Bunker itu berlokasi di dalam ruangan eks Ketua Pengurus Yayasan berinisial IWD yang sebelumnya ditemukan ratusan senjata.
Kuasa hukum yayasan sekolah, Hermawanto, mengatakan bahwa polisi sudah mengecek bunker tersebut pada Rabu (5/8/2026).
"Berkaitan informasi bunker, bunker itu rupanya kemarin sudah sempat dimasuki oleh aparat kepolisian," kata Hermawanto, Sabtu (8/8/2026).
Menurut Hermawanto, polisi tidak menemukan senjata atau benda berbahaya apapun di bunker tersebut.
"Jadi, bunker itu sudah dimasuki dan sudah dipastikan bahwa itu tidak ada barang apa-apa lagi oleh pihak kepolisian," ujar dia.
Ia pun meminta kepolisian melakukan sterilisasi dengan mencopot garis polisi yang masih terpasang di depan ruangan tempat penemuan senjata.
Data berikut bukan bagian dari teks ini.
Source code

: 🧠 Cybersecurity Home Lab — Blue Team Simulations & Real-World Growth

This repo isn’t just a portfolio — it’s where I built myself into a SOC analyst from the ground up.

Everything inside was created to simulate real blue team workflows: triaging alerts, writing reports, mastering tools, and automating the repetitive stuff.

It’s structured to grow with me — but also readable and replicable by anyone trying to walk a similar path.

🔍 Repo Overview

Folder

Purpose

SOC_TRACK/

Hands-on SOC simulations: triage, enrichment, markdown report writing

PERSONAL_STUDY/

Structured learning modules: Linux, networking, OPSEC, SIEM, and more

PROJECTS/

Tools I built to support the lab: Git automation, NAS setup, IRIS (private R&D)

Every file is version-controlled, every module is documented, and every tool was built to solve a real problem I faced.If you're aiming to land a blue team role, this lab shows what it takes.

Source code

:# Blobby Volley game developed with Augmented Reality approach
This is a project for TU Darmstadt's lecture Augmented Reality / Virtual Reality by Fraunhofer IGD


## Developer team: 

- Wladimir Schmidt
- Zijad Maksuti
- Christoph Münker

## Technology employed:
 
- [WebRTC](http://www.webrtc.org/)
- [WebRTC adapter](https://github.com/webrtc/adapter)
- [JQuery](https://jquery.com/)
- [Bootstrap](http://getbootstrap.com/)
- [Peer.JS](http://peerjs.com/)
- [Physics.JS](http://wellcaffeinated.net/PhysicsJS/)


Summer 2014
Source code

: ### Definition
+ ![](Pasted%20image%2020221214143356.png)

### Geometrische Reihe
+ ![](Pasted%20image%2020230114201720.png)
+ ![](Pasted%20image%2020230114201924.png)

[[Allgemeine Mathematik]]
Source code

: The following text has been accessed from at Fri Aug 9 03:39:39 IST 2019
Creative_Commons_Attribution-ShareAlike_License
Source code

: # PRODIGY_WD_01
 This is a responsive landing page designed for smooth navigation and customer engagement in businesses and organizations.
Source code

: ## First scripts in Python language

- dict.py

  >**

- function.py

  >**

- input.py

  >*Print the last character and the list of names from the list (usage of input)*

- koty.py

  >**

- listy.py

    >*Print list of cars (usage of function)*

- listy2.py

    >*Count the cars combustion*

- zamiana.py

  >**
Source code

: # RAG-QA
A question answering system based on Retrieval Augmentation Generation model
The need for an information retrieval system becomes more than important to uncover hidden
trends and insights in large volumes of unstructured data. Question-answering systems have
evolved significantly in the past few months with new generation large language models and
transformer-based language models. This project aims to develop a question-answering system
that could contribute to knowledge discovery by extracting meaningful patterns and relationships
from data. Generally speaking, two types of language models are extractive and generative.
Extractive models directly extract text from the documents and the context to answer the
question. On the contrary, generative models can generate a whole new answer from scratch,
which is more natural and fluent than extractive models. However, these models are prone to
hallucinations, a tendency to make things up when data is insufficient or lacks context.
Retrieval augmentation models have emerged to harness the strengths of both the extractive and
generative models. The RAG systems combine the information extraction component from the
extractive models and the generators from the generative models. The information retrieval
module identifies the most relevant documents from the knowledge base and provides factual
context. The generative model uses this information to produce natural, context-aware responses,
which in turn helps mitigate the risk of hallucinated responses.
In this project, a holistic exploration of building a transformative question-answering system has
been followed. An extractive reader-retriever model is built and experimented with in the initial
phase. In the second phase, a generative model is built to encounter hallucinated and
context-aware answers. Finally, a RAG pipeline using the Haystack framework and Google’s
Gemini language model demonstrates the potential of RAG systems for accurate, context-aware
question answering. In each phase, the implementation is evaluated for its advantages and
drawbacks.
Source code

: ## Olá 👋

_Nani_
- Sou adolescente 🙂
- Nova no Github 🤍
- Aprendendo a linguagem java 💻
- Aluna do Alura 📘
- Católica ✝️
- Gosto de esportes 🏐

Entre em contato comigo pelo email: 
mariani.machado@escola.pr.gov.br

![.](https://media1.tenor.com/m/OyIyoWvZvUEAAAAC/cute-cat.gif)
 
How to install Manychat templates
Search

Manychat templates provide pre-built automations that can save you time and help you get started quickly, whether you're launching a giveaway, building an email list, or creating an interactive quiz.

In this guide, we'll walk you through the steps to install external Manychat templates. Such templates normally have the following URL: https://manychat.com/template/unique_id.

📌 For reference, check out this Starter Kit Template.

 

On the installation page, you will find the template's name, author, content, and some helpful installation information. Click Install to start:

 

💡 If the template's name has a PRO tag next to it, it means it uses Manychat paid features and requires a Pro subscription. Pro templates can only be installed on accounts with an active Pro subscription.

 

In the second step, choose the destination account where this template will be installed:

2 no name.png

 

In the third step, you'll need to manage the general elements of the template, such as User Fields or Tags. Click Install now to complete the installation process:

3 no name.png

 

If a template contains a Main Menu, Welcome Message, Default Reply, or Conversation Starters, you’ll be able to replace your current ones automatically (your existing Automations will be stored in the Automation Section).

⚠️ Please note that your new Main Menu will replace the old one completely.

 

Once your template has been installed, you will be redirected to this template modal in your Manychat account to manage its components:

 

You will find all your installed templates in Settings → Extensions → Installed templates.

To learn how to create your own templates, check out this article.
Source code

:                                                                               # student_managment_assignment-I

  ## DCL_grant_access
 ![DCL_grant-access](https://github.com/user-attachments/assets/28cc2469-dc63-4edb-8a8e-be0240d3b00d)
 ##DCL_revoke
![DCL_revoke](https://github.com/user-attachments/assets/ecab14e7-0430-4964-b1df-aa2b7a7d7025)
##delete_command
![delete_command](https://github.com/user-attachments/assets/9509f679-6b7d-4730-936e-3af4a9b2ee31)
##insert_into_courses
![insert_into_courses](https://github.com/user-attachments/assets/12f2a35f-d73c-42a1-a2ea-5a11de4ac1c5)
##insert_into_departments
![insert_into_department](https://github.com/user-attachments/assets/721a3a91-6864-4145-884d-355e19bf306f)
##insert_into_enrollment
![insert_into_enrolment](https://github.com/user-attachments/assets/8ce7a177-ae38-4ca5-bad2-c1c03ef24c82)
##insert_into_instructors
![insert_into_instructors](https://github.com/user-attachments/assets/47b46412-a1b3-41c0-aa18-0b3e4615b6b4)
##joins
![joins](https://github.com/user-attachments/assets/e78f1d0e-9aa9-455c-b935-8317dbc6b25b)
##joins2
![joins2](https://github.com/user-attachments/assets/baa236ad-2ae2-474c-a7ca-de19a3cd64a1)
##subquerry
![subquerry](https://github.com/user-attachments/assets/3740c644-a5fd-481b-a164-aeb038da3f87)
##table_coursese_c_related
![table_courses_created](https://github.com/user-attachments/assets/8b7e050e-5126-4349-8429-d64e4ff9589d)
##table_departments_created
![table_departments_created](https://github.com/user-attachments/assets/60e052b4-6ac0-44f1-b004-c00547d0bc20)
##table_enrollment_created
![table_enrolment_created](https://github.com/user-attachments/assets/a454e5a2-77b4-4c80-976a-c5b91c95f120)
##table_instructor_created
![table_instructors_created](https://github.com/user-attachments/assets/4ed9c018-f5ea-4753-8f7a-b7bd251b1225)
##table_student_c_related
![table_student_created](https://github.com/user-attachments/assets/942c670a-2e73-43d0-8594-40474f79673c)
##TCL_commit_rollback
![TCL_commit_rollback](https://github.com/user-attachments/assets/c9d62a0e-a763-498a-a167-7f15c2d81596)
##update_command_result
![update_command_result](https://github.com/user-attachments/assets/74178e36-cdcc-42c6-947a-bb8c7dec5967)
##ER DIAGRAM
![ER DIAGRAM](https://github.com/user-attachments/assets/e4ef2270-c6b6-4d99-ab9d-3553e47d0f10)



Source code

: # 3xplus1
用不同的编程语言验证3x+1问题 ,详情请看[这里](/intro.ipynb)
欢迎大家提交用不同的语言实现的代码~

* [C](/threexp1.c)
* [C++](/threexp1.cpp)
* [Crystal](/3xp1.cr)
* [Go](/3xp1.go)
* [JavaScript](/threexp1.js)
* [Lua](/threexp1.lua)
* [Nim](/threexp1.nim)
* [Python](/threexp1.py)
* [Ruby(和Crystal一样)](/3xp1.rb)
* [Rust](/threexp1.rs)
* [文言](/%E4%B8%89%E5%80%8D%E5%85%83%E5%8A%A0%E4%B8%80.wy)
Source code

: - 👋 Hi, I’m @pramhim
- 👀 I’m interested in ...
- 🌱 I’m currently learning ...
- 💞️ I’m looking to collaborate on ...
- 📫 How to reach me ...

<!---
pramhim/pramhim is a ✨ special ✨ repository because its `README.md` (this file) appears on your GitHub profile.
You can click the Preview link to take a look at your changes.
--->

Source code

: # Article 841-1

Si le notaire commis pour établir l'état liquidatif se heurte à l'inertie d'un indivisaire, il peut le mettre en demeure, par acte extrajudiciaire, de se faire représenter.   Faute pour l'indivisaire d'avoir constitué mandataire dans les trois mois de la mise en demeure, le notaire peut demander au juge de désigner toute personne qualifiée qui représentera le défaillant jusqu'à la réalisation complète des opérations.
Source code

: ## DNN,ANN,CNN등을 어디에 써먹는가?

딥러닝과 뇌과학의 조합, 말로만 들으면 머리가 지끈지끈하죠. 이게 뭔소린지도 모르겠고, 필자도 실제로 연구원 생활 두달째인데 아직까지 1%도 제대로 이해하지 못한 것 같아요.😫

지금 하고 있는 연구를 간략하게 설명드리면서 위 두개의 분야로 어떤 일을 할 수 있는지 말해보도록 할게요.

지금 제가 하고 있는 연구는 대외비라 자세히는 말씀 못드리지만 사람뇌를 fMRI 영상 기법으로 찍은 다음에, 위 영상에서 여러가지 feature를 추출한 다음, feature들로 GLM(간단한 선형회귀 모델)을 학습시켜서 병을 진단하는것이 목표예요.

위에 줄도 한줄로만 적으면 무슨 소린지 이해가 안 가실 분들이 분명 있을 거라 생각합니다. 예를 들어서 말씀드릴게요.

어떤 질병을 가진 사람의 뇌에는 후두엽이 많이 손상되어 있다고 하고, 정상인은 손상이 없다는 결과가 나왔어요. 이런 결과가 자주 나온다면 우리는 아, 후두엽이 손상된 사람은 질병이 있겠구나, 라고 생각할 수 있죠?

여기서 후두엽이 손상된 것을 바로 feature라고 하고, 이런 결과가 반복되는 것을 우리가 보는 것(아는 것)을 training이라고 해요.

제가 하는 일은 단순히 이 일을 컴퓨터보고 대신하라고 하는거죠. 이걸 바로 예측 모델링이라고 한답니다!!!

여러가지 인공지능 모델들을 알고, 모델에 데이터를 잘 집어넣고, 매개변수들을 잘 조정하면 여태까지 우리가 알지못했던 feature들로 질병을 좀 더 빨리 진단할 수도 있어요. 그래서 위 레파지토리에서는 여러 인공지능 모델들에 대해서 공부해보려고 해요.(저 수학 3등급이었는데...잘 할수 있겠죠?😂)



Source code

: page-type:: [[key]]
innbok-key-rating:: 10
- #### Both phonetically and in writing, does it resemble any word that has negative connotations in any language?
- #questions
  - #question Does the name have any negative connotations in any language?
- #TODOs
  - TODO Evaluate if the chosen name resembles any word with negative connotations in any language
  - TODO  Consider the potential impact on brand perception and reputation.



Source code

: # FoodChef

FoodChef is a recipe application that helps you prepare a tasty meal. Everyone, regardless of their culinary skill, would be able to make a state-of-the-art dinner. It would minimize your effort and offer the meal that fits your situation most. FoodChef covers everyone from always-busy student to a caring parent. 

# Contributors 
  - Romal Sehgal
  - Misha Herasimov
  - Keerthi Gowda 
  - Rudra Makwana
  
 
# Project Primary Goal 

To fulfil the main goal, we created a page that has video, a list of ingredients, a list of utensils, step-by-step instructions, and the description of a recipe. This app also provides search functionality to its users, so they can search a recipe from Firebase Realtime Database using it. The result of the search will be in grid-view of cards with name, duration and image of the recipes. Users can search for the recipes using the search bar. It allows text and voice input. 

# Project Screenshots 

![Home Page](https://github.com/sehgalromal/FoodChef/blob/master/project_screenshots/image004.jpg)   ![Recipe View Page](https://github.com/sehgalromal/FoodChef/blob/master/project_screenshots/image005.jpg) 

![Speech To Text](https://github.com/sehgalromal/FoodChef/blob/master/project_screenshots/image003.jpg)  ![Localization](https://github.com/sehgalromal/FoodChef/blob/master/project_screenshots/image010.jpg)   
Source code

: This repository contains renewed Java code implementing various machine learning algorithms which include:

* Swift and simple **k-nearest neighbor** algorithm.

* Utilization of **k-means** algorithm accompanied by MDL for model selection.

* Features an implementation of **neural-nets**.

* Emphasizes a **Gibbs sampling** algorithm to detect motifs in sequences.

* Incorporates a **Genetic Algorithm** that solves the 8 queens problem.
"Yang kami sekarang butuhkan adalah satu sterilisasi oleh kepolisian. Kami sudah komunikasi dengan Polres Metro Jakarta Selatan untuk memastikan bahwa pada beberapa hari ke depan harus ada sterilisasi terkait dengan ruangan yang masih di di-police line," ucap Hermawanto.
Adapun ratusan senjata yang ditemukan teridentifikasi milik seorang pria berinisial DS.
"Saat pendalaman satu pucuk diduga senjata api, ini setelah didalami kepemilikan atas nama saudara DS," kata Kabid Humas Polda Metro Jaya Kombes Budi Hermanto, Jumat (7/8/2026).
Berdasarkan hasil penelusuran polisi, DS diketahui sudah meninggal dunia pada 2020 lalu. Polisi pun masih mendalami alasan ratusan senjata itu disimpan di sekolah.
"Dari hasil pendalaman Direktorat Intelkam Subdit Wasendak, menemukan bahwa saudara DS sudah meninggal dunia tahun 2020. Sehingga senjata ini diamankan untuk penelusuran lebih lanjut," ujar Kabid Humas.
Kasi Humas Polres Metro Jakarta Selatan AKP Joko Adi Wibowo mengatakan, penyidik telah melakukan olah tempat kejadian perkara (TKP) pada hari yang sama saat senjata itu ditemukan.
"Bahwa benar pada hari Jumat tanggal 10 Juli 2026, Piket Reskrim bersama Unit Identifikasi Polres Jakarta Selatan telah melakukan olah TKP terkait dugaan temuan senjata dimaksud," kata Joko, Jumat (7/8/2026).
Joko mengungkapkan, ratusan senjata yang ditemukan terdiri 776 revolver airsoft gun, 215 pistol airsoft gun, dan empat senapan angin.
Selain itu, ada satu senjata api merek Franchi SPAS-15 kaliber 12 GA, empat senjata laras panjang, serta tiga pucuk airsoft gun jenis FN90, AK-47 dan M4 Carbine.
Joko menjelaskan, senpi dan empat senjata laras panjang telah diamankan di Satreskrim Polres Metro Jakarta Selatan.
Sedangkan, ratusan senjata airsoft gun dititipkan di Wasendak Polda Metro Jaya.
"Terkait dengan temuan itu, barang-barang tersebut senjata api diamankan Unit Reskrim, berikut empat laras senjata panjang diamankan di Unit Reskrim. Kemudian airsoft gun-nya dititipkan di Wasendak Polda Metro Jaya," ujar Kasi Humas.
Di sisi lain, Joko juga membenarkan temuan narkoba jenis ganja dan sabu di ruangan lain di sekolah tersebut.
"Betul, selain barang-barang itu pada tanggal 5 Agustus kemarin ditemukan juga dua linting diduga narkotika jenis ganja dan juga ada satu paket diduga sabu yang saat ini barangnya ditindaklanjuti di Satnarkoba Polres Jakarta Selatan," ungkap Joko.